Saturday, June 26, 2021

Fahrenheit 451 and "A Remark You Made"

In Ray Bradbury's Fahrenheit 451, a novel in which books are banned and burned, Fireman Montag's vacuous wife tries to commit suicide with pills provided to maintain the public's passivity. The ambulance service that detoxifies her acts as if she were carpet to be cleaned. The "family" to which she returns is not Montag, but strangers on a television screen. His wife's opposite is an oddly optimistic and forthright young girl name Clarisse who asks Montag if he's happy. Later, Montage witnesses an old woman who chooses to be burned alive than to give up her library of books. His metamorphoses as a reader has begun. By novel's end (spoiler), Montag joins a renegade community in which the participants memorize books so that they will always be with us, despite the government edict and the firemen.

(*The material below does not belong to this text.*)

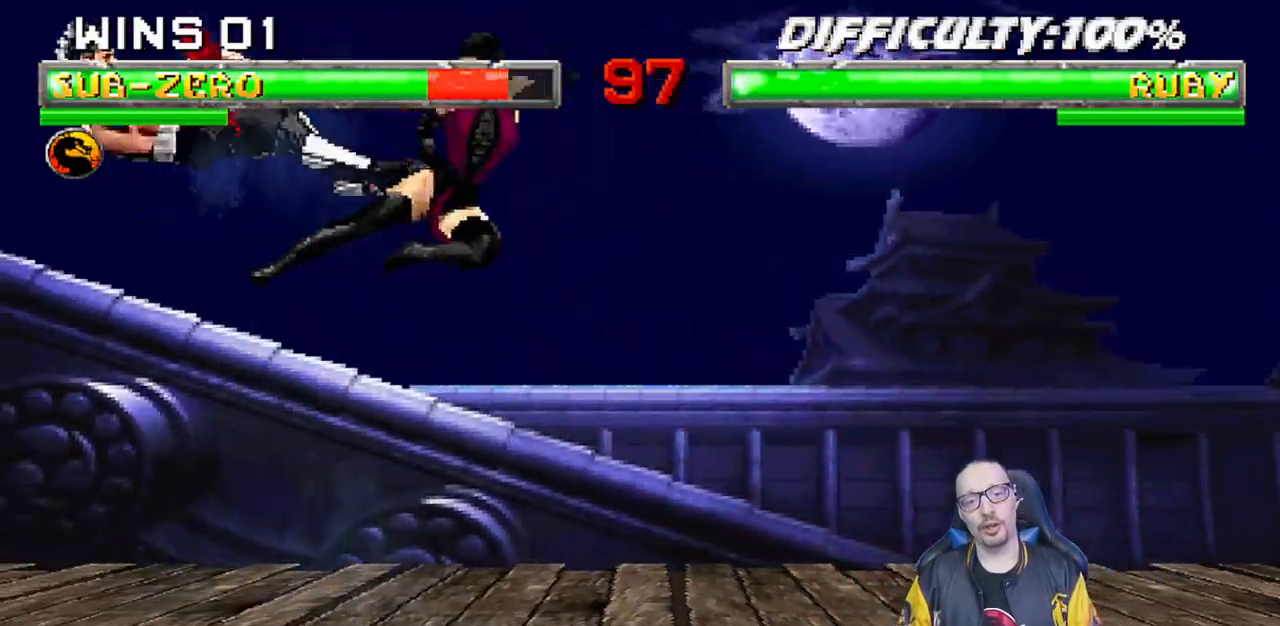
{"dt_ms": 500, "buttons": ["L1", "R1", "DPAD_DOWN", "DPAD_LEFT"], "left_stick": "center", "right_stick": "center"}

I have always contemplated what my book would be: Gatsby or The Sun Also Rises; Steinbeck or Stranger in a Strange Land. But in music I have one constant, a song I go back to again and again, oddly a jazz instrumental by Weather Report titled "A Remark You Made." Despite its lack of lyrical content, it is the song in which I have over the years memorized every note and nuance, every muted nouveau harmonic trill from Jaco Pastorius, every ostinato of Joe Zawinul's electric piano. I can play each musician's part in my head.

Though it's Zawinul's tune, he has stated that it wasn't until Jaco arrived at the studio the next day that the song came alive, that all he'd done was to fill in the blanks left by Shorter and Pastorius.

Joni Mitchell's "California" is my life's theme song; The Cure's "Plainsong" that one song that invariably gives me chills. "Landslide" is what I hope will be the last song I ever hear (a long time from now), but it is "A Remark You Made" that is intrinsic as the incidental soundtrack that loops incessantly through my head.